Something that’s both a pro and a con is the general level of emotion of the weekend itself. The days before and immediately after were pretty stressful and/or difficult. For example, I decided to go to the race expo the day before the marathon, which may have been a mistake. I also brought my small kids and normal-sized parents along. McCormick Place, where the expo was held, should have its own zip code. I had accidentally put the address for the wrong parking garage into Google Maps, still at McCormick Place mind you, but on the wrong side which was coincidentally on the wrong side of the highway, so I got embarrassingly lost to the point of yelling at everyone in the car and trying to rip the steering wheel off the steering column. I was a mess. Then we got in there and there were about a billion people inside, so trying to keep track of my own family was difficult, to say the least. I wasn’t handling stress well because my baseline anxiety level was about an eight out of ten going into the weekend, something I had failed to acknowledge for myself but everyone in my family recognized easily enough. I went to bed at 7:30pm the night before the race, and that was the best decision I made that entire day.
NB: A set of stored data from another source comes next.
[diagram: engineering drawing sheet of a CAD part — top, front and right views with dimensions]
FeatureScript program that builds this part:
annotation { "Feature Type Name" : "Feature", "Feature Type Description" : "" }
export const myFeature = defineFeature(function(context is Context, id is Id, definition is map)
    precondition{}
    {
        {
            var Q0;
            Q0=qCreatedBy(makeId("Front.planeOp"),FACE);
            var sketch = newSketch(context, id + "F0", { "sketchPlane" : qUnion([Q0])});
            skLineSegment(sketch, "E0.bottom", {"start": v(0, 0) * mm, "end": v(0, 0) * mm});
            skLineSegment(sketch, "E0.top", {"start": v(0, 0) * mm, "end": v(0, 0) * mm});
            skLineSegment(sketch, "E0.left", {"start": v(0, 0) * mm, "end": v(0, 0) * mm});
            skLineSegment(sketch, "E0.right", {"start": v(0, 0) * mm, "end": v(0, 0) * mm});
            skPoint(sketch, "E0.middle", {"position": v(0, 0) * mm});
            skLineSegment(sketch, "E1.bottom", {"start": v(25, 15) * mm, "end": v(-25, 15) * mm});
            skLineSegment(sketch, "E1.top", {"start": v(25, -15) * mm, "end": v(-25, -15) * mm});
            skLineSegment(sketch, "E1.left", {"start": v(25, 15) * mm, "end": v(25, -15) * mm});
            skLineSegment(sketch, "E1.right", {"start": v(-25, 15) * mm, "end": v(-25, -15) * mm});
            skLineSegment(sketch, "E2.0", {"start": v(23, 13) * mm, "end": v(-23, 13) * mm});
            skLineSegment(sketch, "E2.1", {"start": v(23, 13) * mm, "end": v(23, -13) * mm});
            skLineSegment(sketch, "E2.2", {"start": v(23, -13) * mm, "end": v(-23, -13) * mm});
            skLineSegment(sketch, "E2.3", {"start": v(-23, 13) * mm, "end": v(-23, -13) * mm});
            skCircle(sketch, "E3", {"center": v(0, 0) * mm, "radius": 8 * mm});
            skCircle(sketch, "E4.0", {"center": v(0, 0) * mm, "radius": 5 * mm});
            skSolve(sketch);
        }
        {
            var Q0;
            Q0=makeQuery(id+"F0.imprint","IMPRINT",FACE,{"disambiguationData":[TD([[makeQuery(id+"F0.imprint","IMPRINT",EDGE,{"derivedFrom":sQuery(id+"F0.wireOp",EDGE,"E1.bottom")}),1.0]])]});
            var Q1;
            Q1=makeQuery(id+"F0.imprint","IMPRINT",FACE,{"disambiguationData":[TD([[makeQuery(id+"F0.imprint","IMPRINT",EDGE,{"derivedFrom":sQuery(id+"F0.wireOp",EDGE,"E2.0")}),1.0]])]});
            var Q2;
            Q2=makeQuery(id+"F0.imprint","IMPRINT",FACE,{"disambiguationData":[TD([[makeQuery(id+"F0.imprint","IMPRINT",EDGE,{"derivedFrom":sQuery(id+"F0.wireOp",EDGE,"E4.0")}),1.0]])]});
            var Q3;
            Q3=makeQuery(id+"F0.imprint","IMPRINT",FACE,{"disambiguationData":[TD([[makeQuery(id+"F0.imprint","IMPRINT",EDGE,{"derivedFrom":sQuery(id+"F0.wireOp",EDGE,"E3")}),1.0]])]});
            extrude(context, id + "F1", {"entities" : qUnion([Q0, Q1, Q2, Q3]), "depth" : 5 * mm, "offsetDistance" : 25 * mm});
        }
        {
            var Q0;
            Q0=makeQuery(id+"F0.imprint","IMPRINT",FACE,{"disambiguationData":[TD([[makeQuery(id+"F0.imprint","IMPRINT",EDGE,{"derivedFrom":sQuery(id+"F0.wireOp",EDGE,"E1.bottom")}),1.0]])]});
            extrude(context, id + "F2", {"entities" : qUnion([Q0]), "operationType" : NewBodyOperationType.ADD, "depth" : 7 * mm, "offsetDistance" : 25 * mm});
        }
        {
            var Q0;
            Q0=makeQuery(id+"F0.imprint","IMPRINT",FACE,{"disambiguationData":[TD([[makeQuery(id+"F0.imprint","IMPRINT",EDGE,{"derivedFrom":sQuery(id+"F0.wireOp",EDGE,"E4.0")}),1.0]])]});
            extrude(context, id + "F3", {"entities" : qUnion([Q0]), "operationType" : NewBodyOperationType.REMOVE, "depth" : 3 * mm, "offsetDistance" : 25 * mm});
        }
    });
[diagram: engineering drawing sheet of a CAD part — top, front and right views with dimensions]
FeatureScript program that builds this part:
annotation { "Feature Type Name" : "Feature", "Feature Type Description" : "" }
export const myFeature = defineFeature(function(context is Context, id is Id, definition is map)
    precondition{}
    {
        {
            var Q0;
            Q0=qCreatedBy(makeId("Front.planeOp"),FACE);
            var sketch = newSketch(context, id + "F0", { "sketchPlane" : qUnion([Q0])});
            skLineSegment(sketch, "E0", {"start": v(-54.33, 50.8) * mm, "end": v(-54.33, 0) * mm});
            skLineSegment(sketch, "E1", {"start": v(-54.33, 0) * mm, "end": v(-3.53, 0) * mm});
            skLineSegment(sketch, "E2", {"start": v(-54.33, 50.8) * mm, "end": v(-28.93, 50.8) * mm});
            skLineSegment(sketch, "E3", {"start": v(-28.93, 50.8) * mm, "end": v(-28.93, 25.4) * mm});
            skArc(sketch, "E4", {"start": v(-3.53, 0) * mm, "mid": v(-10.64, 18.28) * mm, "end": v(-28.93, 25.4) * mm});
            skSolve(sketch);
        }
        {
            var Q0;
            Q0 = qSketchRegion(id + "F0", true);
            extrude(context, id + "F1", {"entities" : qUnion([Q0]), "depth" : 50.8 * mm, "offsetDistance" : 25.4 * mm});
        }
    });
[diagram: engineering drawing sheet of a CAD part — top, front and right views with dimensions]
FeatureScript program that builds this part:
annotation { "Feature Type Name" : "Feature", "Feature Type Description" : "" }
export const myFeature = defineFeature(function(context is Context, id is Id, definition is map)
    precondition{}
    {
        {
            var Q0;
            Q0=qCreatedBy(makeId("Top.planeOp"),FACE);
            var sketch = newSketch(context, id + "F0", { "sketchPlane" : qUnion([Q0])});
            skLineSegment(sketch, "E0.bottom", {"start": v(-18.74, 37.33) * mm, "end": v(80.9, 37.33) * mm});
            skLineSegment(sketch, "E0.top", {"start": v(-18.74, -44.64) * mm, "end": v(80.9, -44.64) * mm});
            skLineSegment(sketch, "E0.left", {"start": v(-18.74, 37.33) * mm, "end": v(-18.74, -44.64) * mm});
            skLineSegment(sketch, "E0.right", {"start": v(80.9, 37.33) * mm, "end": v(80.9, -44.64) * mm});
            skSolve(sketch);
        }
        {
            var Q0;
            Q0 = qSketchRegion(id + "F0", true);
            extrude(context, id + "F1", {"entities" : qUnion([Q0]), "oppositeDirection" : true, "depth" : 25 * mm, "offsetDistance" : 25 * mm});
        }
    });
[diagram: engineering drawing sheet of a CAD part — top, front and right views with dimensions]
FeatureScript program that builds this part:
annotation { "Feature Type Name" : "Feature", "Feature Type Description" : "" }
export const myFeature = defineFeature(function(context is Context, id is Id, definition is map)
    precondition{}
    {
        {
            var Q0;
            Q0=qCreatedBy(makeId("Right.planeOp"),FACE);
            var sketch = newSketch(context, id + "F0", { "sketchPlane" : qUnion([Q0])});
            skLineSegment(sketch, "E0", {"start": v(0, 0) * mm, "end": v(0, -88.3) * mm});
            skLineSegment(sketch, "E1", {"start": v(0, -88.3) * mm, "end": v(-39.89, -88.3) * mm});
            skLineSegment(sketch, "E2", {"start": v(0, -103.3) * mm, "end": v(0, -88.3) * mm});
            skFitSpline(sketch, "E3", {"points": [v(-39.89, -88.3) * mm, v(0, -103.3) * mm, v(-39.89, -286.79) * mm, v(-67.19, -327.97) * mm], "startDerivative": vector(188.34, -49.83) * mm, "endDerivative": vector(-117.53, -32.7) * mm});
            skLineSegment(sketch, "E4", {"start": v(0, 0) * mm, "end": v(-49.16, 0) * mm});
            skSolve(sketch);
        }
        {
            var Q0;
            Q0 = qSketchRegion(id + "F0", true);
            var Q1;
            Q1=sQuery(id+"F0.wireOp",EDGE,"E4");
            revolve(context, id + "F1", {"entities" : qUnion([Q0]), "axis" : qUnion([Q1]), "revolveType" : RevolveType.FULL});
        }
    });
The next day, the alarm went off at 4:15am, and I was ready. I was calm and excited. I already talked about the amazing highs of the race itself in my recap post, but the whole morning, I was just smiling like a fool and felt happy to be there. I was almost in disbelief at having finally made it. The miles came and went, and then the race was over, and I did actually feel sad that it was done. I was also a little sad that I was going to be in a whole lot of pain in the coming days and had a bit of a “what have I just done to myself?” kind of feeling. There are more parallels to childbirth that I feel comfortable admitting, but instead of the hormones that allow a mother to forget the physical pain of labor, all of us who completed the race are considering going through it all again, contemplating our Why’s, and weighing our own pros and cons.

As you can see, the decision struggle is real. I’m still not sure what I’ll do, but I’ll let you know. I’m going to keep waffling over here for a while. The lessons I learned from the marathon about connection and hope will stay with me if I run the race again or not, but maybe it’s a lesson worth revisiting.